Un bâtiment moderne, financé par la MONUSCO, qui a été inauguré le mardi 17 février dernier à Oicha.

Dans cette région où l'insécurité entrave souvent le travail de proximité, cette infrastructure vise à devenir le pivot du dialogue communautaire et de la consolidation de la paix.

C’est un soulagement pour les forces vives d’Oicha.

Jusqu'ici dépourvue de bureaux fixes, la coordination territoriale de la société civile de Beni dispose désormais d’un cadre de travail digne de ce nom.

Construit en un temps record de trois mois, ce bâtiment qui a coûté près de 50.000 dollars, abrite des bureaux, une salle d’archivage et, surtout, une grande salle de conférence destinée aux échanges interethniques et confessionnels.

Un outil de travail pour « sortir de l'ombre »

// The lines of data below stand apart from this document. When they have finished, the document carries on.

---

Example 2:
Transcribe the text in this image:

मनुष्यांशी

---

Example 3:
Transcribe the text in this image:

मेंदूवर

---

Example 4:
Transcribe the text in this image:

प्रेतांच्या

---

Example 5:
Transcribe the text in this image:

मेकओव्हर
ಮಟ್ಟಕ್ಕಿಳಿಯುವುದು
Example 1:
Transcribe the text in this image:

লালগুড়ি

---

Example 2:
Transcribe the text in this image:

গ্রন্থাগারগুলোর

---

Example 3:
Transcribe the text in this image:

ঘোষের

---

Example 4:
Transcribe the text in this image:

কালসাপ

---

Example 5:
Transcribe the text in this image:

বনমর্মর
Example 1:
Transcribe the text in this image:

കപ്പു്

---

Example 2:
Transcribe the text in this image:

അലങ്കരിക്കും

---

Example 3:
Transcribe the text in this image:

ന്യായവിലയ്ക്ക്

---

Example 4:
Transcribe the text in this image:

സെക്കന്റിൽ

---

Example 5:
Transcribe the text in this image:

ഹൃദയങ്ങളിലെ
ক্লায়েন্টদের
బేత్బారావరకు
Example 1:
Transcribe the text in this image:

Pour Omar Kalisya, président de la société civile locale, ce siège change la donne : « Nous pouvons désormais stocker nos données et travailler en permanence, même la nuit, grâce à l'éclairage », se réjouit-il.

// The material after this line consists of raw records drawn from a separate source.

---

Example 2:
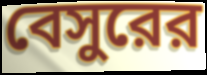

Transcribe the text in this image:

বেসুরের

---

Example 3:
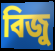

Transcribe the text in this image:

বিজু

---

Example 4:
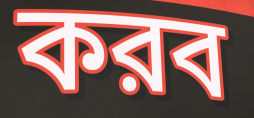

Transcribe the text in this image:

করব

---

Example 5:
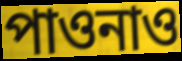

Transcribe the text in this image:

পাওনাও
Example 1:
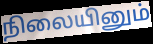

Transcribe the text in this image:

நிலையினும்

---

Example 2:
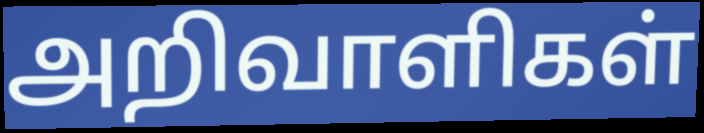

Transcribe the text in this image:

அறிவாளிகள்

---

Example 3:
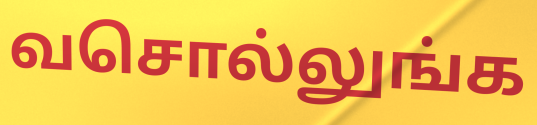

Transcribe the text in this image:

வசொல்லுங்க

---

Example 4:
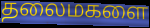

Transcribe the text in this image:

தலைமகளை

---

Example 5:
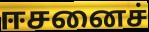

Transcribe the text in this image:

ஈசனைச்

Au-delà du confort, il s'agit d'un enjeu de crédibilité et d'efficacité. Dans une zone où la protection des civils est une urgence quotidienne, disposer d’un lieu de rencontre sécurisé est un atout stratégique pour alerter et concerter.

La paix par le dialogue local

Ce projet porté par la section des Affaires civiles de la mission onusienne, se veut inclusif.

Femmes, jeunes, personnes vivant avec handicap et organisations de défense des droits de l'homme ; tous sont appelés à s'approprier ce nouvel espace : « Ce bâtiment était le maillon manquant », souligne Obatoki Salami Adam, responsable de la MONUSCO à Beni.

Il également fait savoir que ce dernier servira de cadre aux discussions sensibles sur le programme de désarmement et de stabilisation (P-DDRCS).

De son côté, l’administration territoriale espère que cette initiative fera tâche utile.

Pour le colonel Marcel Kaloni, administrateur assistant, renforcer les structures citoyennes est indispensable pour stabiliser la région : « Les jeunes ont besoin d’espaces pour se retrouver et renforcer la cohésion », a-t-il déclaré.

Après la police et les services sociaux, c'est donc un nouveau pilier de la vie publique qui se consolide à Oicha, au cœur d'un Nord-Kivu en quête de repères.